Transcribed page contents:
+--

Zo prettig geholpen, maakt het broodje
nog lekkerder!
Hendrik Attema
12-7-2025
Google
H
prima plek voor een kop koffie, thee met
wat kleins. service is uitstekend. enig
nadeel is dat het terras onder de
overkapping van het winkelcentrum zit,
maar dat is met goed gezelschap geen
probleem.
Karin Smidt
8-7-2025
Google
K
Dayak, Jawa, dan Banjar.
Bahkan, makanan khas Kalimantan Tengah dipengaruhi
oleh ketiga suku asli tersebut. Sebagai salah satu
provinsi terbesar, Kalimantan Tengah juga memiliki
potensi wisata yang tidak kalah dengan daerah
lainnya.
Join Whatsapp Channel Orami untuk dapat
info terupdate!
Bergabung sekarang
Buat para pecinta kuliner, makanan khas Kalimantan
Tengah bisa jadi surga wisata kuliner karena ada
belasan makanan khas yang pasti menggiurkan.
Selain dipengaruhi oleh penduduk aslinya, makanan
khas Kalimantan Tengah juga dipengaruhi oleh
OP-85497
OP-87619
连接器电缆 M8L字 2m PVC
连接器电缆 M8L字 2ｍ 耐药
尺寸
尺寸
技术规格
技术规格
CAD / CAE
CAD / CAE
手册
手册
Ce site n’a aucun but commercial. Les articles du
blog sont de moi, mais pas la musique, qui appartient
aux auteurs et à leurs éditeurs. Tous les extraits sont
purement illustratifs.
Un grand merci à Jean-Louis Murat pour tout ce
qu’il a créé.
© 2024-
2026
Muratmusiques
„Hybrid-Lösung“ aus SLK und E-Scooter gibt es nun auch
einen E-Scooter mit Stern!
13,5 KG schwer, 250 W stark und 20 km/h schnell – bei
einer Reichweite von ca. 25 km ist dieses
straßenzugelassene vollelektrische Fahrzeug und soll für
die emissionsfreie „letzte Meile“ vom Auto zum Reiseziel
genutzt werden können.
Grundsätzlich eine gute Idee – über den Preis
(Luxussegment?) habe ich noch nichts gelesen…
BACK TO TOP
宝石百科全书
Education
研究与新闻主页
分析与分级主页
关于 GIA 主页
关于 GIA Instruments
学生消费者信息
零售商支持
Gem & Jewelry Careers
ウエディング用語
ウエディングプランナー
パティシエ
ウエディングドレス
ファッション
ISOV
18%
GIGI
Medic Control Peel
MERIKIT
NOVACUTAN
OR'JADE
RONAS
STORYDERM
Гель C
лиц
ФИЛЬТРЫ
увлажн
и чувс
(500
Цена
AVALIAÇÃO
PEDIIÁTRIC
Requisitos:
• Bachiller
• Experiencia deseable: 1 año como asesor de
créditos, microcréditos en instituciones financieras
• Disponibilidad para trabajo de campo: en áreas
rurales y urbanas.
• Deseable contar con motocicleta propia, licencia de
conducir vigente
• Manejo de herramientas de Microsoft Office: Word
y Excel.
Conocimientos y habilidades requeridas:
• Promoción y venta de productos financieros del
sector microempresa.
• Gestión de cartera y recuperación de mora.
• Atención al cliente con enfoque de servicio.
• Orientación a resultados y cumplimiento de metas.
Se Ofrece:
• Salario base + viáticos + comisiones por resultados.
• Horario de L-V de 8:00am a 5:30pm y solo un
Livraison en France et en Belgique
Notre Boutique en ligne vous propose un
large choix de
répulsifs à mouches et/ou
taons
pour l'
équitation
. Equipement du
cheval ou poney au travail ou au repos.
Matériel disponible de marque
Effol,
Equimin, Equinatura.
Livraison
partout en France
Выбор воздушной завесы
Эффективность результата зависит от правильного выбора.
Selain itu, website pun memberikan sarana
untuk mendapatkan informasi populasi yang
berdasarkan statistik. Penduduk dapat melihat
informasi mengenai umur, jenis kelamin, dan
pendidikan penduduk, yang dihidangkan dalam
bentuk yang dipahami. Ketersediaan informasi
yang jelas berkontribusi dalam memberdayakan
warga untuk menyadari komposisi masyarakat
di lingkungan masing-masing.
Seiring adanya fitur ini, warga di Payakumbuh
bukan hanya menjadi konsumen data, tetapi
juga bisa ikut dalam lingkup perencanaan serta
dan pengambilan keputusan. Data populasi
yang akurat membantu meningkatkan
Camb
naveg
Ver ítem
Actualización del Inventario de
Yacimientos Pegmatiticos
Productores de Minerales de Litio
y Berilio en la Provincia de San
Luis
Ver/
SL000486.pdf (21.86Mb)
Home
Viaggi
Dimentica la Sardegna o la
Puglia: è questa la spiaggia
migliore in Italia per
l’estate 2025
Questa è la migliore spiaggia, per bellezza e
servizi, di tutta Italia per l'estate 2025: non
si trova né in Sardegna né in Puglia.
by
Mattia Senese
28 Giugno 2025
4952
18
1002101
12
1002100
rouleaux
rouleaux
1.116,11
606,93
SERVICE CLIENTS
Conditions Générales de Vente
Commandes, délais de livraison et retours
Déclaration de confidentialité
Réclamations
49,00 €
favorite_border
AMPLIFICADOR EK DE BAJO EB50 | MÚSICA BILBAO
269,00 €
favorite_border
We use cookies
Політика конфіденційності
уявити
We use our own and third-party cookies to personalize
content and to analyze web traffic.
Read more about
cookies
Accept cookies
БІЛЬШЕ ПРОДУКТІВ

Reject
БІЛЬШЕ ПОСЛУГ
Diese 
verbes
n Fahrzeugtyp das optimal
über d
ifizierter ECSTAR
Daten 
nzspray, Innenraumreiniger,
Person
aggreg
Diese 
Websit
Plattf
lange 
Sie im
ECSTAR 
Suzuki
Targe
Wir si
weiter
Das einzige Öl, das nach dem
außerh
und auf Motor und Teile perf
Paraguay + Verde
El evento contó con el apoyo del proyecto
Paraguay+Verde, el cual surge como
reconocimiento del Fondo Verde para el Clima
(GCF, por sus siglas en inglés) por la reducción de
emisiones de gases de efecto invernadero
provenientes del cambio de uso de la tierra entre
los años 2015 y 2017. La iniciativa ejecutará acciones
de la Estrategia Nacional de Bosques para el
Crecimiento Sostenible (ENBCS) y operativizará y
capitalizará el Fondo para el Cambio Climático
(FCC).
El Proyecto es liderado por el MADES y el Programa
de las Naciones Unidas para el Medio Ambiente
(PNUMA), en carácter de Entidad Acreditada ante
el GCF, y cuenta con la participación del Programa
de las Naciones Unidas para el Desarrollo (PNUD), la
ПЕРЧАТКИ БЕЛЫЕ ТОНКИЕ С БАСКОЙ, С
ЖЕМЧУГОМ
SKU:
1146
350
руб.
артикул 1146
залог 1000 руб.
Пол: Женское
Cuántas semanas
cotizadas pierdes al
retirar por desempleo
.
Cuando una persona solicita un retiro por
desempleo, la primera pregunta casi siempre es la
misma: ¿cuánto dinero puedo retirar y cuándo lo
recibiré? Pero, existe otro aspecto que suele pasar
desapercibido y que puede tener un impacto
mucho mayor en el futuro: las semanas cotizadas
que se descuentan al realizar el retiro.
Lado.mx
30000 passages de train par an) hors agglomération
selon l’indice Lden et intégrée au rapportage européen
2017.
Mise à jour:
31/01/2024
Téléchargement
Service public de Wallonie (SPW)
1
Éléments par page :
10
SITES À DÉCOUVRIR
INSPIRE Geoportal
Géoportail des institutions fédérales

+--

What is needed is an exact copy of the lines from the one containing "Cuántas semanas" through the last line of the records, and nothing else.

Cuántas semanas
cotizadas pierdes al
retirar por desempleo
.
Cuando una persona solicita un retiro por
desempleo, la primera pregunta casi siempre es la
misma: ¿cuánto dinero puedo retirar y cuándo lo
recibiré? Pero, existe otro aspecto que suele pasar
desapercibido y que puede tener un impacto
mucho mayor en el futuro: las semanas cotizadas
que se descuentan al realizar el retiro.
Lado.mx
30000 passages de train par an) hors agglomération
selon l’indice Lden et intégrée au rapportage européen
2017.
Mise à jour:
31/01/2024
Téléchargement
Service public de Wallonie (SPW)
1
Éléments par page :
10
SITES À DÉCOUVRIR
INSPIRE Geoportal
Géoportail des institutions fédérales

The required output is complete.